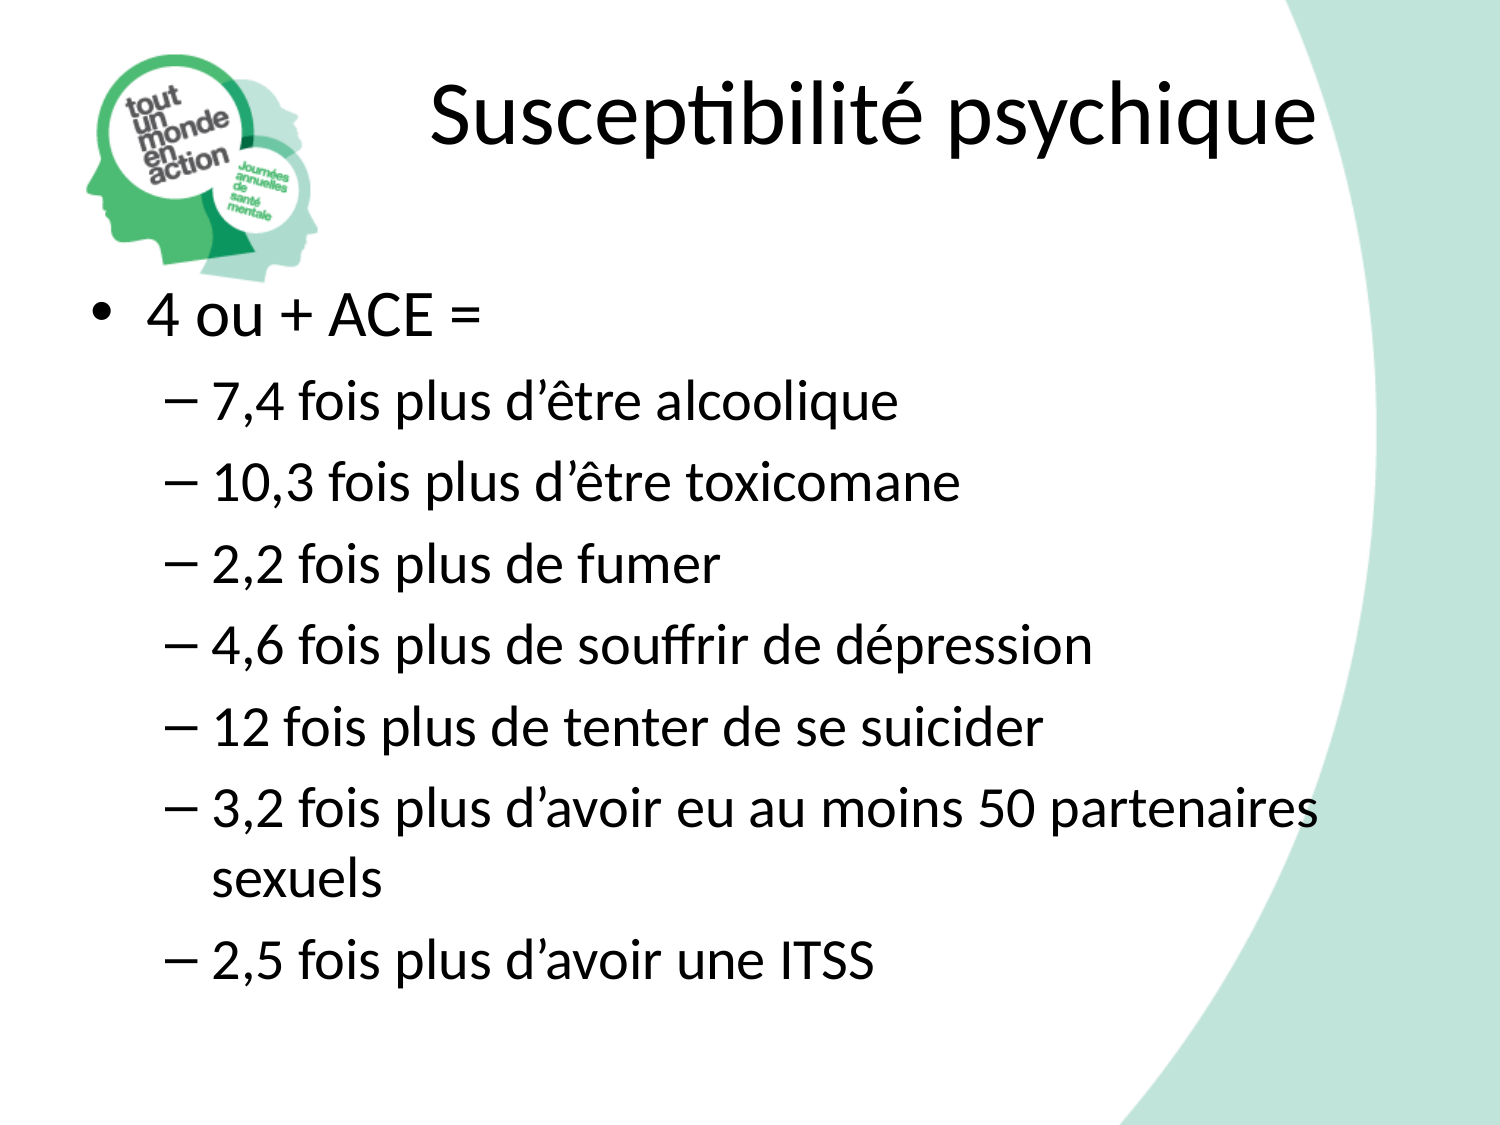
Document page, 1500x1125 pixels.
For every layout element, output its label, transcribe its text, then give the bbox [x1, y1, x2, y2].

list 4 ou + ACE = 7,4 fois plus d’être alcoolique 10,3 fois plus d’être toxicomane 2,2 fois plus de fumer 4,6 fois plus de souffrir de dépression 12 fois plus de tenter de se suicider 3,2 fois plus d’avoir eu au moins 50 partenaires sexuels 2,5 fois plus d’avoir une ITSS [75, 262, 1425, 1080]
title Susceptibilité psychique [323, 45, 1425, 233]
picture [0, 0, 1500, 1125]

How to complete this task
All of the entries above are to be written out exactly, with no pictures.

Solution for this problem
Document page, 1500x1125 pixels.
For every layout element, output its label, transcribe its text, then give the bbox [x1, y1, x2, y2].

list 4 ou + ACE = 7,4 fois plus d’être alcoolique 10,3 fois plus d’être toxicomane 2,2 fois plus de fumer 4,6 fois plus de souffrir de dépression 12 fois plus de tenter de se suicider 3,2 fois plus d’avoir eu au moins 50 partenaires sexuels 2,5 fois plus d’avoir une ITSS [75, 262, 1425, 1080]
title Susceptibilité psychique [323, 45, 1425, 233]
picture [0, 0, 1500, 1125]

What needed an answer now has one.